Ronald K. Brown and Evidence
Sunday Evening, February 13, 2011
From the moment that I found my seat in the theater, I could feel the electricity in the air. A selection of Stevie Wonder songs filled the room and it was difficult to sit still. I soon found out that if one is in need of a lift, either physically, emotionally or spiritually, one will find it just by watching Ronald K. Brown’s Evidence perform.
The recurring theme in three of the pieces that were presented on Sunday night seemed to be the formation of community, either on a journey to a holy place as in Ife/My Heart, or uniting in the face of fear as in Lessons: Exotica/To Harm The Dangerous or to make the world a better place, as in On Earth Together. As far as I’m concerned, today’s society can’t be presented with these themes often enough. I feel that it’s the only thing that will help us to get beyond our current condition.
In Ife/My Heart, the dancers are all dressed in white. As happened several times throughout the night, the dancers began by moving along the periphery of the stage in a procession. Three families are traveling to a destination of togetherness. The first is dressed in traditional African clothing while the other two groups are wearing more classic contemporary costumes and this left me wondering if Brown was deliberately contrasting the traditional with the contemporary as part of the story.
The dancing is so riveting, so alive, and so deeply anchored in the spiritual. Though the dancers begin moving in a somewhat reserved fashion, the intensity and the fire grows as the piece progresses. The footwork becomes faster, the jumps higher, until everyone in the audience is feeling the spirit.
For You was a tear jerker about love and loss, a solo performed by Ronald K. Brown to Donny Hathaway’s rendition of the Leon Russell composition A Song For You. The earthiness of Brown’s understated movement along with the raw power of the lyrics of the song took me completely by surprise and really broke my heart.
From the start of the concert, the audience’s energy was up as high as I’ve ever seen it at the Joyce, but when the Stevie Wonder songs which accompanied On Earth Together began to play, things went into overdrive. Some of the movement in this piece is a little more subdued. What I loved about it was that every little vignette or conflict within the dance seems to end unpredictably with forgiveness and compassion and a call to love, which was just so beautiful.

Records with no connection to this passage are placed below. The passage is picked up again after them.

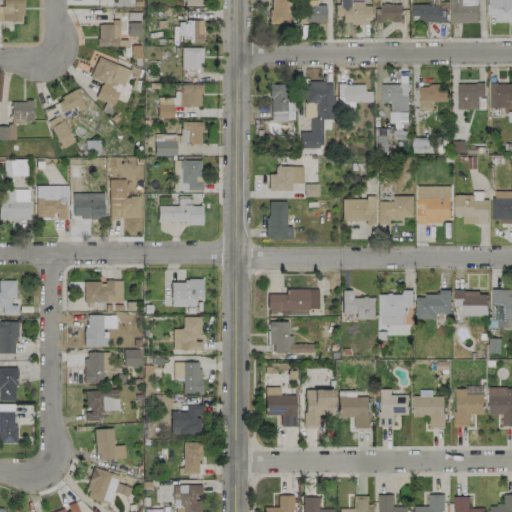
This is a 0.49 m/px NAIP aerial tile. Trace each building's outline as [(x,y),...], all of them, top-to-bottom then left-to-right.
[(0,20),(22,21),(22,0),(1,0),(2,6),(0,5),(0,20)] [(286,23),(285,13),(290,13),(290,1),(289,1),(288,0),(268,0),(269,23),(286,23)] [(325,21),(324,4),(316,5),(315,0),(306,0),(302,0),(302,13),(303,13),(304,22),(325,21)] [(363,24),(363,18),(369,19),(370,3),(349,3),(349,0),(338,0),(338,4),(334,4),(333,15),(341,16),(341,23),(363,24)] [(401,21),(400,0),(393,0),(392,0),(392,5),(374,5),(374,21),(401,21)] [(476,0),(449,0),(449,22),(477,22),(476,0)] [(511,20),(511,0),(486,0),(487,14),(494,14),(494,21),(511,20)] [(411,2),(410,21),(445,21),(446,3),(411,2)] [(202,21),(178,20),(178,41),(201,42),(202,21)] [(118,22),(97,22),(97,45),(127,46),(127,39),(118,39),(118,22)] [(200,47),(181,47),(181,69),(200,69),(200,47)] [(89,78),(101,82),(95,98),(114,105),(127,68),(96,57),(89,78)] [(407,75),(399,75),(399,83),(380,84),(380,101),(390,100),(390,111),(389,111),(389,122),(394,122),(394,127),(408,126),(408,122),(406,122),(407,75)] [(313,117),(309,117),(309,131),(299,131),(299,147),(320,147),(320,119),(323,119),(323,117),(326,117),(326,119),(331,118),(330,83),(324,83),(323,80),(304,81),(304,101),(313,102),(313,117)] [(477,108),(477,96),(483,96),(482,82),(475,82),(475,83),(457,83),(457,109),(477,108)] [(488,82),(488,106),(506,107),(506,100),(511,100),(511,83),(496,83),(496,82),(488,82)] [(336,83),(336,96),(337,96),(337,102),(343,102),(343,106),(353,106),(353,101),(370,101),(370,90),(363,90),(363,84),(344,84),(343,83),(336,83)] [(200,84),(179,84),(179,106),(200,106),(200,84)] [(285,84),(268,84),(269,120),(286,120),(285,84)] [(418,109),(432,109),(432,101),(447,101),(446,90),(439,90),(439,84),(430,84),(428,85),(427,86),(419,87),(418,109)] [(84,107),(74,89),(55,100),(62,112),(74,105),(77,110),(84,107)] [(157,118),(172,118),(172,97),(156,97),(157,118)] [(32,100),(10,100),(10,122),(32,122),(32,100)] [(74,141),(58,114),(46,121),(62,148),(74,141)] [(179,143),(200,144),(201,122),(180,121),(179,143)] [(0,138),(14,139),(14,125),(0,124),(0,138)] [(386,127),(373,127),(373,148),(387,147),(386,127)] [(174,156),(174,134),(153,134),(152,155),(174,156)] [(432,152),(432,137),(412,137),(412,153),(432,152)] [(99,152),(99,139),(84,140),(84,152),(99,152)] [(25,159),(3,159),(3,175),(25,175),(25,159)] [(200,189),(199,159),(177,160),(178,190),(200,189)] [(302,182),(301,165),(274,166),(274,174),(267,174),(267,190),(290,189),(290,183),(302,182)] [(138,217),(138,196),(124,196),(124,179),(107,179),(107,218),(138,217)] [(34,186),(35,218),(54,217),(54,219),(65,219),(64,185),(34,186)] [(417,224),(441,223),(441,220),(449,219),(449,186),(416,186),(417,224)] [(28,188),(0,188),(0,219),(28,219),(28,188)] [(453,195),(453,216),(461,216),(461,224),(488,223),(487,199),(482,199),(482,191),(472,191),(472,194),(453,195)] [(102,199),(85,200),(85,195),(72,196),(72,218),(102,218),(102,199)] [(378,201),(378,224),(389,224),(389,219),(412,218),(412,195),(392,196),(392,201),(378,201)] [(190,198),(176,197),(175,205),(156,204),(156,222),(201,223),(201,205),(190,205),(190,198)] [(340,197),(341,220),(364,220),(364,224),(375,224),(374,197),(340,197)] [(499,223),(511,223),(511,198),(491,197),(491,219),(500,219),(499,223)] [(285,201),(266,201),(265,238),(291,238),(291,225),(285,225),(285,201)] [(12,279),(0,279),(0,313),(16,313),(16,304),(12,304),(12,279)] [(83,281),(83,301),(121,301),(121,279),(104,279),(104,281),(83,281)] [(201,280),(169,279),(169,306),(194,306),(194,298),(201,298),(201,280)] [(307,314),(307,308),(317,308),(317,288),(286,288),(286,293),(266,294),(266,315),(307,314)] [(450,290),(439,289),(439,294),(425,294),(425,297),(416,297),(415,318),(435,319),(435,313),(449,313),(450,290)] [(511,289),(491,289),(490,327),(511,327),(511,289)] [(374,319),(374,297),(351,297),(351,290),(340,290),(340,314),(354,314),(354,319),(374,319)] [(404,324),(404,307),(412,307),(412,290),(401,290),(401,294),(378,294),(379,324),(404,324)] [(487,291),(454,291),(454,315),(487,315),(487,291)] [(84,345),(107,345),(107,329),(115,329),(115,315),(84,315),(84,345)] [(197,316),(181,316),(181,328),(171,328),(171,350),(200,349),(200,341),(197,341),(197,316)] [(0,321),(0,352),(15,353),(15,321),(0,321)] [(267,343),(272,343),(272,352),(311,353),(312,344),(288,343),(289,321),(267,321),(267,343)] [(122,366),(138,366),(138,348),(122,349),(122,366)] [(109,352),(83,351),(83,383),(101,383),(101,369),(109,369),(109,352)] [(199,361),(172,362),(172,380),(181,380),(181,393),(200,393),(199,361)] [(0,399),(15,400),(15,367),(0,366),(0,399)] [(483,386),(466,386),(466,394),(483,394),(483,386)] [(295,426),(294,394),(279,394),(279,387),(263,387),(264,415),(279,414),(279,426),(295,426)] [(511,387),(488,387),(488,414),(502,414),(502,425),(511,425),(511,387)] [(407,394),(390,395),(390,388),(378,389),(379,426),(393,425),(393,414),(407,414),(407,394)] [(483,395),(464,394),(465,389),(455,388),(454,426),(468,426),(468,414),(482,414),(483,395)] [(83,409),(83,421),(99,420),(99,411),(117,410),(116,389),(84,390),(85,409),(83,409)] [(332,414),(332,389),(303,389),(304,427),(318,427),(317,414),(332,414)] [(367,396),(354,396),(354,391),(337,392),(338,416),(352,416),(352,428),(368,427),(367,396)] [(443,427),(443,395),(412,396),(412,416),(428,416),(428,428),(443,427)] [(0,442),(15,443),(16,424),(12,424),(13,403),(0,403),(0,405),(0,442)] [(169,411),(169,434),(199,434),(199,415),(200,415),(200,404),(185,404),(185,411),(169,411)] [(124,458),(123,445),(112,445),(112,428),(94,428),(95,459),(124,458)] [(198,473),(199,442),(181,441),(181,472),(198,473)] [(109,503),(117,475),(92,467),(83,495),(109,503)] [(196,511),(197,494),(201,494),(201,484),(172,484),(172,511),(196,511)] [(408,511),(408,506),(392,506),(392,494),(378,494),(377,511),(408,511)] [(413,506),(412,511),(441,511),(441,494),(427,494),(428,505),(413,506)] [(511,511),(511,494),(503,494),(503,505),(488,504),(488,511),(511,511)] [(290,511),(291,495),(277,495),(277,507),(262,507),(262,511),(290,511)] [(337,508),(337,511),(366,511),(366,495),(352,495),(352,508),(337,508)] [(332,511),(332,508),(317,509),(317,496),(301,497),(301,511),(332,511)] [(453,496),(452,511),(483,511),(484,507),(468,507),(468,496),(453,496)] [(79,511),(75,501),(64,505),(65,507),(50,511),(79,511)]
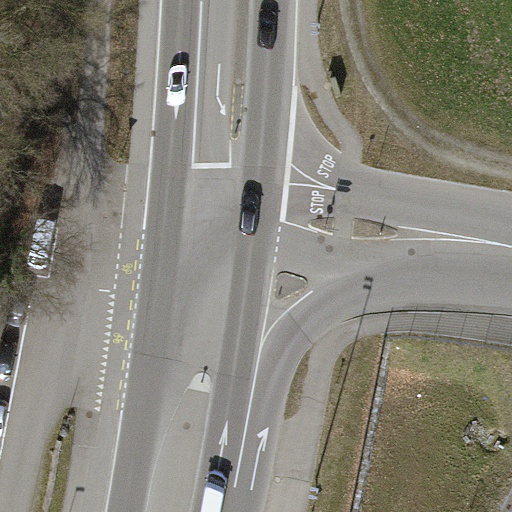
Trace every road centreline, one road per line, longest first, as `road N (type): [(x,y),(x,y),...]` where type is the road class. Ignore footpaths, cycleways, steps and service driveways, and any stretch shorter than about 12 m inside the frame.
road 1 (primary): [(194,401),(425,238)]
road 2 (track): [(351,0),(375,80),(405,121),(447,149),(511,168)]
road 3 (primary): [(219,0),(213,218)]
road 4 (residential): [(425,238),(213,218)]
road 5 (primary): [(213,218),(194,401)]
road 6 (track): [(88,126),(101,0)]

The evening was full of great movement and great grooves – you could almost feel the sense of community amongst the audience. Maybe it’s because the dances and dancers of this company reach their audience so directly on such a visceral level. When they dance, it’s as if all the intellectualizing and pretense in the world is instantly stripped away so that matters could be addressed with complete honesty, directly to the heart and soul.